# starting artisanal cheese/sausage business



## rblum (Jul 14, 2005)

I have been giving a great deal of thought on this and thought that perhaps this would be the best area to post my question, seeing as how a few of you may be/probably are private business owners. I am looking for a bit of guidance as to how I might go about starting up a , small scale to start, cheese/sausage business. If anyone has any links/places to begin regarding regulations, requirements etc that would be most appreciated. This is a bit off in the distance to say the least, but something I have been prepairing for for a bit. Thanks in advance.


----------



## ed buchanan (May 29, 2006)

You have to get licenses and permits from your local health dept. If you sell over state lines you must be FDA inspected. Yo cant do either of these out of your home. You must have a federal ID number. So give all of this good thought. It cost quite a bit for startup, and in this economic period we are in, you will have to sell for less then the competition. You determine if it is worth it.:bounce:
Call your own state health dept. for regulations in your state.


----------



## rblum (Jul 14, 2005)

Thanks.... Not planning on using my home, I am a Chef at a golf course, and the restaurant itself is only open from 11 to 6 leaving a good deal of time to use our facilities. Owner will alow me to use the kitchen for the cost of utilities. They just cut my pay pretty drastically, so I offered this as an alternative to them losing me completely. I will be going to get info for licensing etc next week. I will at first be marketing locally in the Ft Collins/Boulder area to restaurants etc and once the season starts I will be getting out to the farmers markets etc. 
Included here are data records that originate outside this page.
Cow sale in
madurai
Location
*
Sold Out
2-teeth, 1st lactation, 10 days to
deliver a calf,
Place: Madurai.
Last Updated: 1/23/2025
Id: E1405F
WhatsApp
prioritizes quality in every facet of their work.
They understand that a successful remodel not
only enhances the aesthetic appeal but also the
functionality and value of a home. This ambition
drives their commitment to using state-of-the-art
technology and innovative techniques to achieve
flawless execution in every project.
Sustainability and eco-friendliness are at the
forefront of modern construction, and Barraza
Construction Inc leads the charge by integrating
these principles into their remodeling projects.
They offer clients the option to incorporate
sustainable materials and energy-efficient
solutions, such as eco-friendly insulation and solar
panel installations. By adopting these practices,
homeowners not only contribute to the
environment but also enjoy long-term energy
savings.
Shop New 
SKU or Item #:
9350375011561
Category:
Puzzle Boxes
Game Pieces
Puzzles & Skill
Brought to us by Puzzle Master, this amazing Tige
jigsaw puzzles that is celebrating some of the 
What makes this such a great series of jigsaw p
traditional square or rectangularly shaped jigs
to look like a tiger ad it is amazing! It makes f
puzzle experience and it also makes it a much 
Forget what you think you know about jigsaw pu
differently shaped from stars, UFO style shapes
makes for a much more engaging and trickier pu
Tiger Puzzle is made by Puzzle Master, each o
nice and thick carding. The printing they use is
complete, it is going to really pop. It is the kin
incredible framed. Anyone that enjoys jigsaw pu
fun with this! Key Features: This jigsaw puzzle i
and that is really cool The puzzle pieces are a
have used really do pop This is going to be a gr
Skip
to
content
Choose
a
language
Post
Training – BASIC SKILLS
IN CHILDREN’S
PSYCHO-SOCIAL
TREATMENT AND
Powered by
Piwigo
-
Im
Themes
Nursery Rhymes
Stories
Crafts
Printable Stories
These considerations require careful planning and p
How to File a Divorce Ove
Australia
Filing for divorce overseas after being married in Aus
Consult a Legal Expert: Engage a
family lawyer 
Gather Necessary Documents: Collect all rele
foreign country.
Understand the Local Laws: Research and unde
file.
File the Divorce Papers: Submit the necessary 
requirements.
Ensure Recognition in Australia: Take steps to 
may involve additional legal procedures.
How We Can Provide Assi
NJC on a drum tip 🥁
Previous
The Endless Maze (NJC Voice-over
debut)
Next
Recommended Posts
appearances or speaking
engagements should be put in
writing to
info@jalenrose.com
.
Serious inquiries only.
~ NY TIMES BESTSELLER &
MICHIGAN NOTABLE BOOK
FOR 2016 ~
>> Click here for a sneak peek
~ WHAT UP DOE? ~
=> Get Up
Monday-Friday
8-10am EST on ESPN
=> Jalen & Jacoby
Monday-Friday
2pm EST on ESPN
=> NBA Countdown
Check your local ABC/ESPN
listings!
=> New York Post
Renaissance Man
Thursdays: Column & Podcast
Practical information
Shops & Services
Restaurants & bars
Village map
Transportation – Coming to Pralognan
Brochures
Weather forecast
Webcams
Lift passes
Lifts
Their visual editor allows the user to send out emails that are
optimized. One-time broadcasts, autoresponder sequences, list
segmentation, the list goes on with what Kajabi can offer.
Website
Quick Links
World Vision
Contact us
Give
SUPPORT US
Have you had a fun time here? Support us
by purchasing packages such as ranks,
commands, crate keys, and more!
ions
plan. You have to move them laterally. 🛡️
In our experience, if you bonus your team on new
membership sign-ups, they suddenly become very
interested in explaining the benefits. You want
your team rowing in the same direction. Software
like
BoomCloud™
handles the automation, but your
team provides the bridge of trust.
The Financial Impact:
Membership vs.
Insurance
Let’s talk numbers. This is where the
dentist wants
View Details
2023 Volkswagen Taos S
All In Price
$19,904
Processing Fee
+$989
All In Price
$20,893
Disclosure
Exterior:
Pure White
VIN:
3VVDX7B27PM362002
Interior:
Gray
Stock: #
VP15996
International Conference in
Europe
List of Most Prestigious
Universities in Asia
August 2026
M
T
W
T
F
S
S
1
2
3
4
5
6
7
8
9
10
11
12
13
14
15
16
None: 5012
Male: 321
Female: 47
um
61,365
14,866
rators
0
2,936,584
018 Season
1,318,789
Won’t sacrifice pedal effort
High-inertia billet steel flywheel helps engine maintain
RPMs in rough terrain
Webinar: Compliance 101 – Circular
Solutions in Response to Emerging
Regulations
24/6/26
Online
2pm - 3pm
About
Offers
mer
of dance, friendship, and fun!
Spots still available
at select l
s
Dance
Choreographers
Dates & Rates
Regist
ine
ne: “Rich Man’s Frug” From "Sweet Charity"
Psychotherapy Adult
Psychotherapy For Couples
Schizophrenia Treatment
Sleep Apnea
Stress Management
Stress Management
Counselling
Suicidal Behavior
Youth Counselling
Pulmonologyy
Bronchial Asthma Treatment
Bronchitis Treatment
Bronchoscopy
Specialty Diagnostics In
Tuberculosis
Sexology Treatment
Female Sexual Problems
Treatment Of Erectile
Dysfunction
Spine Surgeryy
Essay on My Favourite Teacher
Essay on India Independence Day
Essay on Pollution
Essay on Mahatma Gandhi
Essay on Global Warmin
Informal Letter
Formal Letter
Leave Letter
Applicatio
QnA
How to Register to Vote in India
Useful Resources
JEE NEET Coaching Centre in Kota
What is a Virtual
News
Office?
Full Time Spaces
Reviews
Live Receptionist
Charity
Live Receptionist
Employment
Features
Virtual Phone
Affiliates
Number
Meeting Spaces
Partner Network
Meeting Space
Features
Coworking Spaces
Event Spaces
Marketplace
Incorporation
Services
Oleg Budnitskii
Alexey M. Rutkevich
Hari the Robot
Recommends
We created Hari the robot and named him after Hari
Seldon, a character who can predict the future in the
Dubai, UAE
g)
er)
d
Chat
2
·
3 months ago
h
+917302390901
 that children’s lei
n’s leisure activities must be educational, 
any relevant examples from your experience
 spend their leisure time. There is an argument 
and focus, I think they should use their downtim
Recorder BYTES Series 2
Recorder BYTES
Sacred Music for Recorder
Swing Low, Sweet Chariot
Starting out I will be doing simple fresh cheeses, and sausages, along with my grill rub. 
so I am getting excited about this new endevour. I guess the addage of "everything for a reason" acctually might hold true sometimes. If anyone would be willing to give my grill rub a dry run (pun intended) PM me some info. and I will gladly send out some samples.


----------



## ed buchanan (May 29, 2006)

Look into product insurance and liability insurance while your at it. 
After finding out all info, draw up a detailed business plan, based on all the infoyou have compiled. Good Luck


----------



## shroomgirl (Aug 11, 2000)

Ed, surprisingly there are some premium artisan salumi makers that are doing very very well....top prices. Started in an incubator and now are sharing a large space with a caterer and chocolateer......
He's making aged as well as fresh, getting his meats (pork) from our top pork farmers (one is raising organic berkshires on Jersey whey, the other is raising tammworth blend).....guanciale, different salamis, proscuitto is in the works, etc.....his mustarde is to die for, really nice blend of fruit/spice/goo.....
His packaging is simple and very classy. Top notch, top price, sells out....has a waiting list for several products.


----------



## nicko (Oct 5, 2001)

You are in luck because next month we will be having a 3 day Q&A forum with Bruce Aidells you should pose your question to him them.


----------